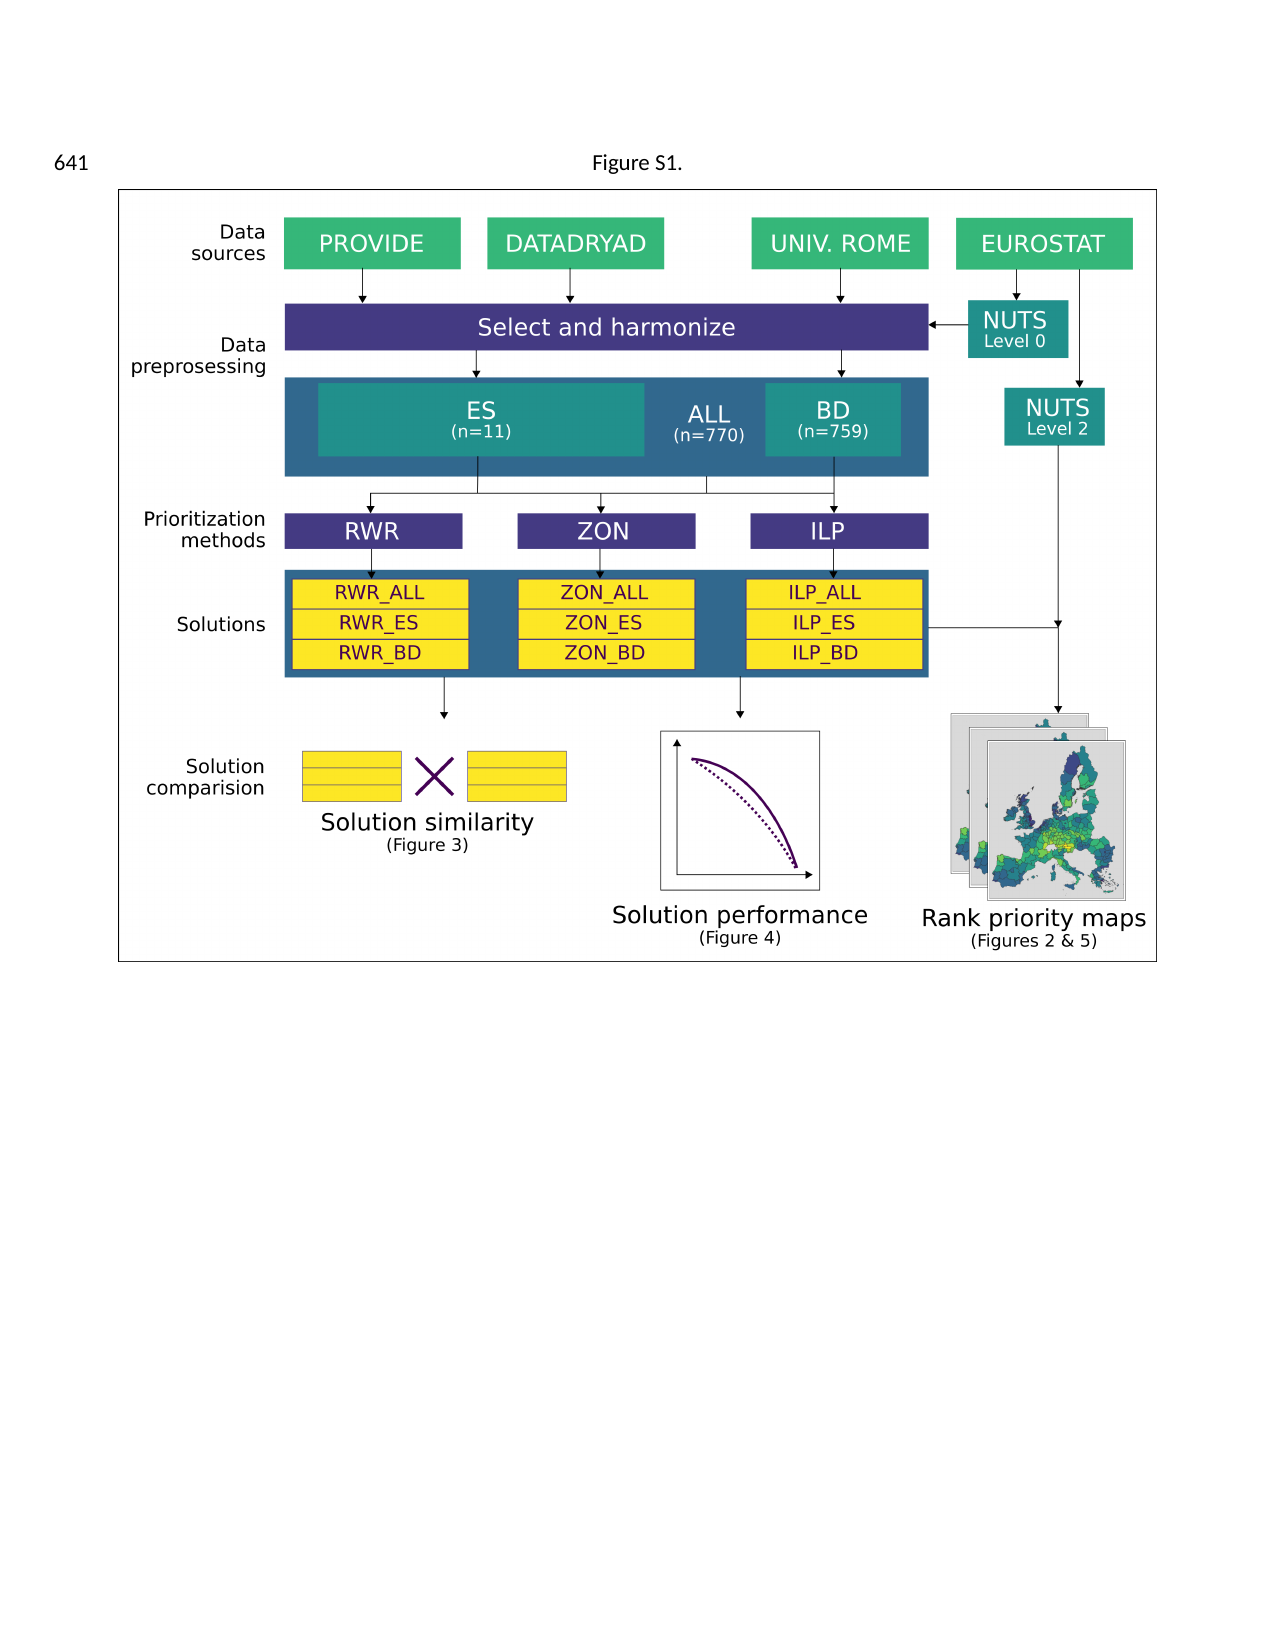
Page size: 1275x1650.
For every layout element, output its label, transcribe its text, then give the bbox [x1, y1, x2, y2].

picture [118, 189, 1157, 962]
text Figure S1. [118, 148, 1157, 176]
---
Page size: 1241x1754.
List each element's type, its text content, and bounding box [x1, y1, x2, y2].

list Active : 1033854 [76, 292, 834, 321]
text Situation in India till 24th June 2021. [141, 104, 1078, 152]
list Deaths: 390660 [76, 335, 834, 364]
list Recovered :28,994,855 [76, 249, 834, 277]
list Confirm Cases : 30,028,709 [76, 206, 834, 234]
==
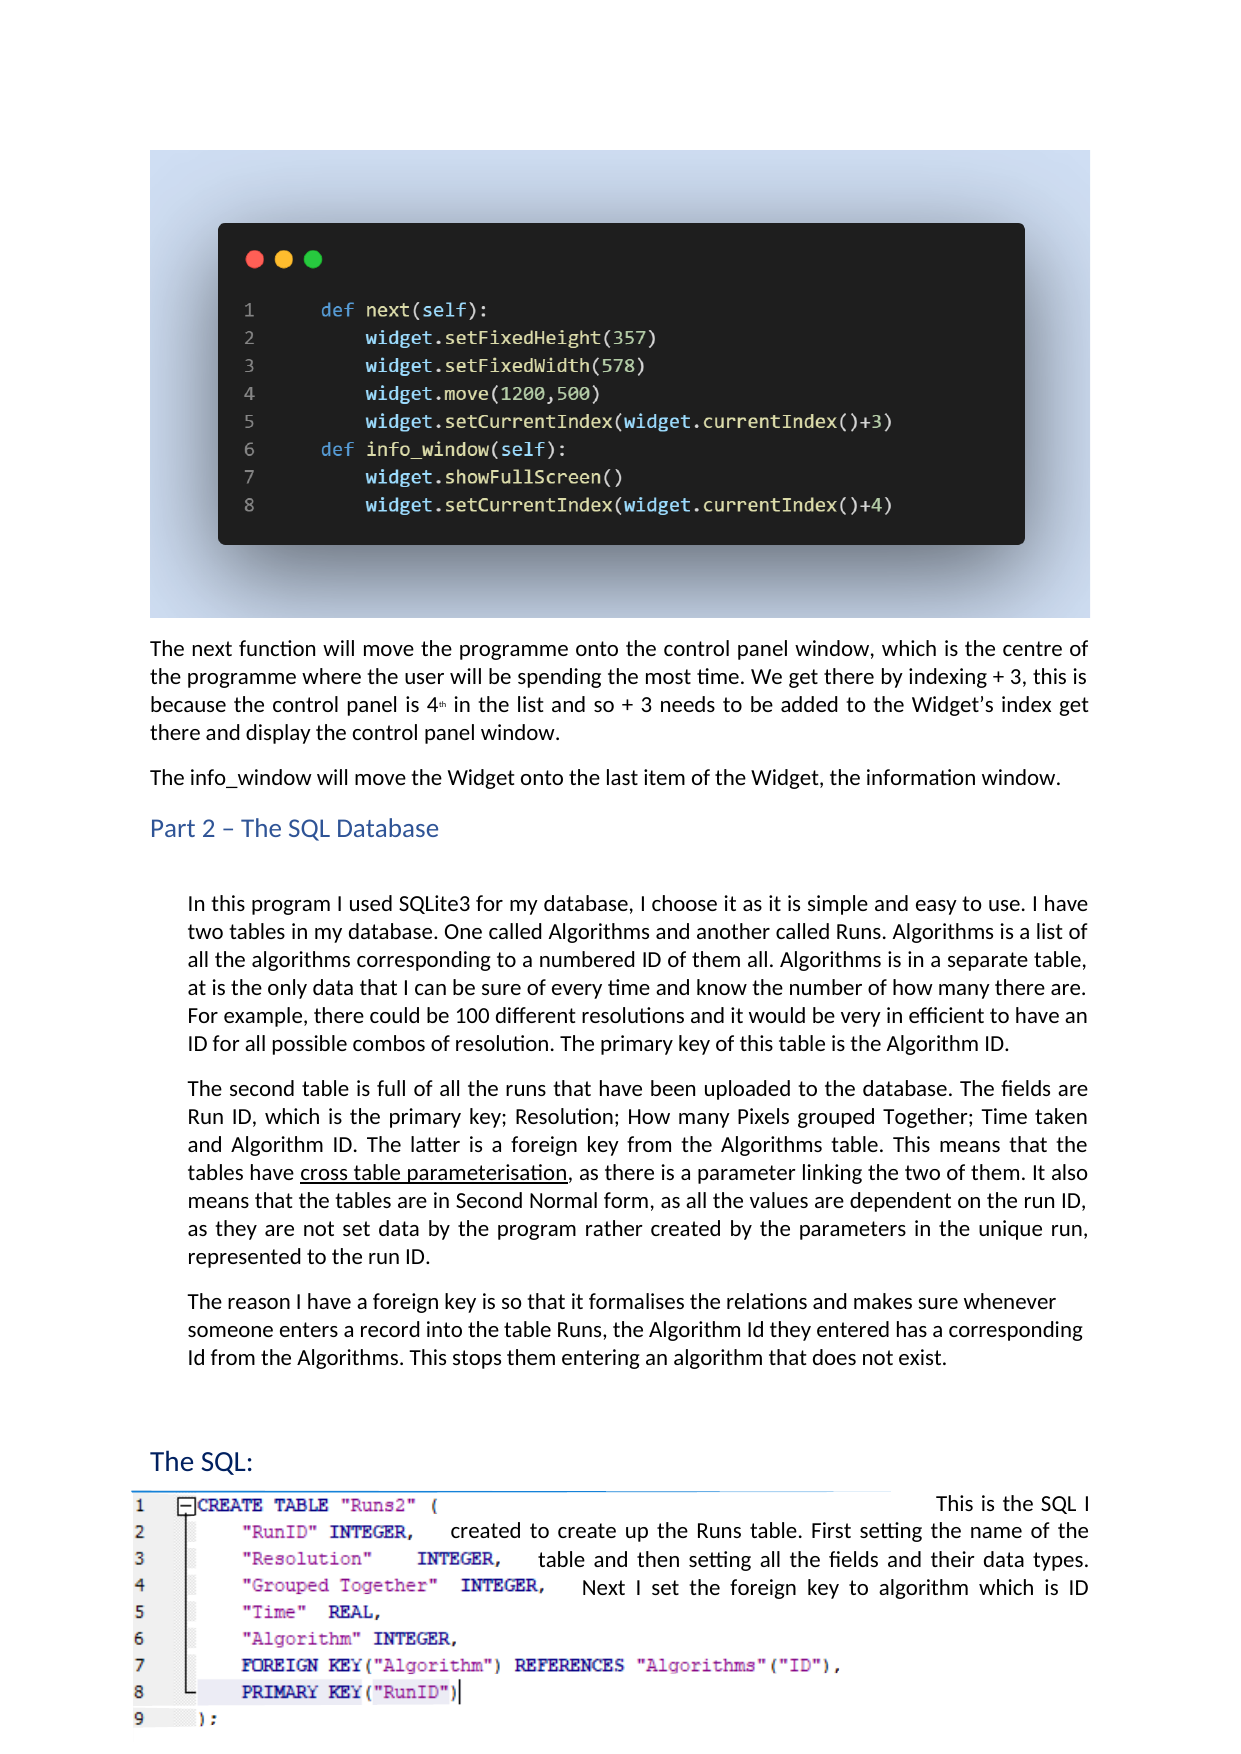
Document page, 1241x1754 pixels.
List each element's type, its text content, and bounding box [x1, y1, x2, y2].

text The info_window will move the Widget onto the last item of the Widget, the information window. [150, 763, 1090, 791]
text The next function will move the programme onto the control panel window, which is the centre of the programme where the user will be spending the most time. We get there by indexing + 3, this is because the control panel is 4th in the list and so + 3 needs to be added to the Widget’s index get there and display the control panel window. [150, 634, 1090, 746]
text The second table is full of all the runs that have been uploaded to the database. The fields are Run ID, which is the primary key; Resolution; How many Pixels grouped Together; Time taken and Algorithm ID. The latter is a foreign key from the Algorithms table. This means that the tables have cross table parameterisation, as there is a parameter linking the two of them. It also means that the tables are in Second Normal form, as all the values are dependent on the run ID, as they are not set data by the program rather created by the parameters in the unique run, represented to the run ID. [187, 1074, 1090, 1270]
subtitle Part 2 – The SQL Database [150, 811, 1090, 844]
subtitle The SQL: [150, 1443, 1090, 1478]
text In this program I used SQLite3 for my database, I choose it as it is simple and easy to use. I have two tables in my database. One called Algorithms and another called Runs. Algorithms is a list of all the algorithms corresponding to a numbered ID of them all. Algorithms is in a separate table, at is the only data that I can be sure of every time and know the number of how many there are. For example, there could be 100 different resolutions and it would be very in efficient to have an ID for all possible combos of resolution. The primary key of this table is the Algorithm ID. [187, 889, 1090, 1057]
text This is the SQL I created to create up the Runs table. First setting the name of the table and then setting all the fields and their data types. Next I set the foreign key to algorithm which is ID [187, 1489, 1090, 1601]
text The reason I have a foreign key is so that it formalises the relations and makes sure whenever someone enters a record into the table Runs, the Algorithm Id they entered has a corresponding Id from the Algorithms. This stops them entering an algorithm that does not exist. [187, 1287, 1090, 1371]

[GOAL]:
Rewrite the lines between the one holding "Page size: 1275x1650." and the one holding "text Figure S1. [118, 148, 1157, 176]", inclusive, replacing "bbox" with "bounding box" and keeping everything else the same.

[ANSWER TO THE TASK]:
Page size: 1275x1650.
For every layout element, output its label, transcribe its text, then give the bounding box [x1, y1, x2, y2].

picture [118, 189, 1157, 962]
text Figure S1. [118, 148, 1157, 176]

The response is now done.